Practicing community oncologists have to keep up with a lot — there’s new data emerging every month, even every week. Half of these oncologists [in the study] were running their own practices, so they were independent. It’s like running a small business, so they are also concerned about keeping their practices afloat. I think it’s understandable that something like a geriatric assessment may not be on their radar or might feel peripheral to what they’re engaged in.
Healio: What approaches might be effective in raising awareness of geriatric assessment in the community oncology setting?
Gajra: Oncology societies can help spread the word. Most medical oncologists are engaged with organizations like ASCO or NCCN. Even if they don’t go to the meetings, they will often get emails or publications from ASCO. I think simple modules or messaging targeted toward these community-based oncologists would be worthwhile.
There are other opportunities, as well — the Oncology Care Model is just ending, but the Enhanced Oncology Model is just being formulated. That’s an opportunity for a value-based care program to include some version of geriatric assessment that essentially serves as a quality metric in the care of older patients with cancer. If geriatric assessment were included as part of that or another broad initiative, it could increase both awareness and utilization.
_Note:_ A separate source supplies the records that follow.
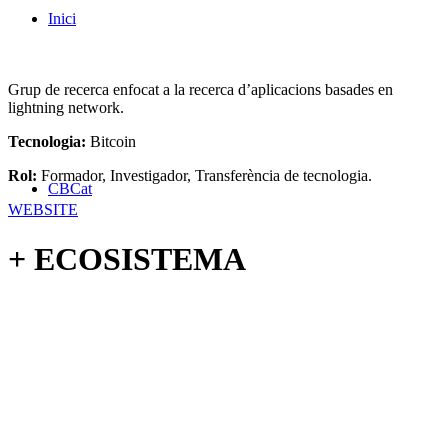
Inici
Grup de recerca enfocat a la recerca d’aplicacions basades en
lightning network.
Tecnologia:
Bitcoin
Rol:
Formador, Investigador, Transferència de tecnologia.
CBCat
WEBSITE
+ ECOSISTEMA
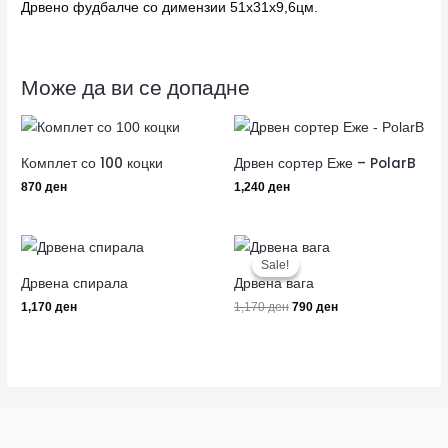
Дрвено фудбалче со димензии 51х31х9,6цм.
Може да ви се допадне
Комплет со 100 коцки
Дрвен сортер Еже – PolarB
870
ден
1,240
ден
Original
Current
price
price
Sale!
Sale!
was:
is:
Дрвена спирала
Дрвена вага
1,170 ден.
790 ден.
1,170
ден
1,170
ден
790
ден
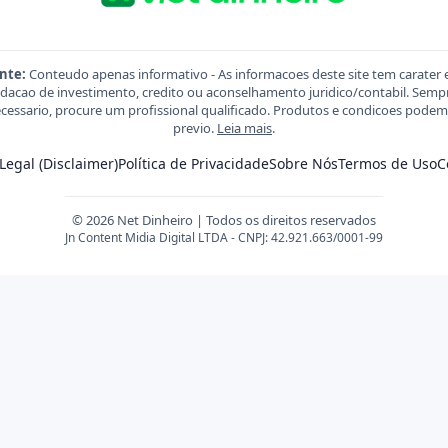
nte:
Conteudo apenas informativo - As informacoes deste site tem carater 
acao de investimento, credito ou aconselhamento juridico/contabil. Sempre
necessario, procure um profissional qualificado. Produtos e condicoes pod
previo.
Leia mais
.
Legal (Disclaimer)
Política de Privacidade
Sobre Nós
Termos de Uso
C
© 2026 Net Dinheiro | Todos os direitos reservados
Jn Content Midia Digital LTDA - CNPJ: 42.921.663/0001-99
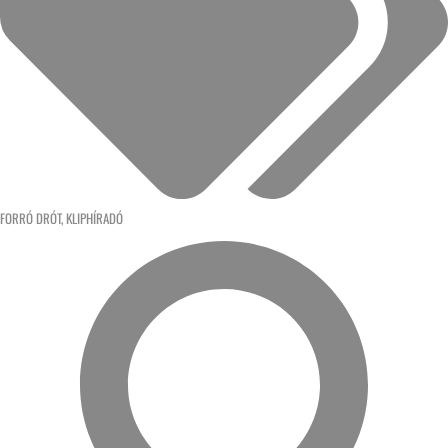
FORRÓ DRÓT
,
KLIPHÍRADÓ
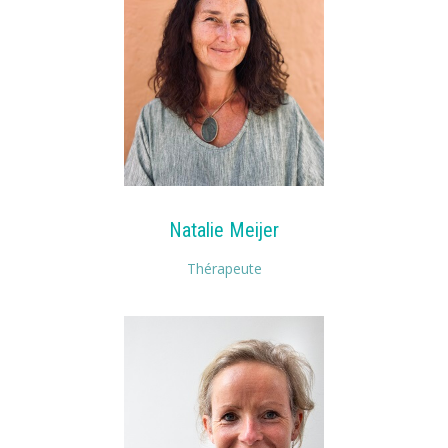
Natalie Meijer
Thérapeute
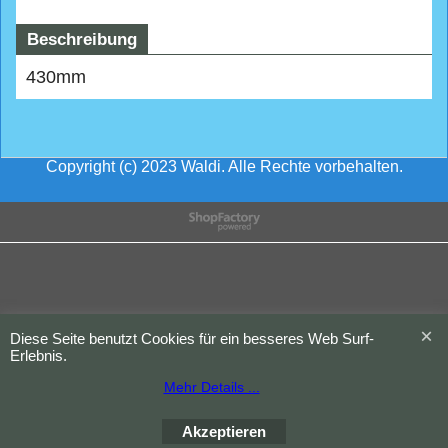
Beschreibung
430mm
Copyright (c) 2023 Waldi. Alle Rechte vorbehalten.
WebShop erstellt mit
ShopFactory Shop
Software.
Diese Seite benutzt Cookies für ein besseres Web Surf-
Erlebnis.
Mehr Details ...
Akzeptieren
Incorporating geriatric assessment has been shown to significantly reduce chemotherapy-associated toxicity, reduce the number of hospitalizations and improve quality of life among these patients. Decreased hospital admissions should cause everyone to take notice, because that is often a key quality indicator. I think linking these things together and integrating geriatric assessment into value-based care could be a nice way to bring it to the forefront.
References
- Dale W, et al. JCO Oncol Pract. 2020;doi:10.1200/OP.20.00442.
- Gajra A, et al. JCO Oncol Pract. 2022;doi:10.1200/OP.21.00743.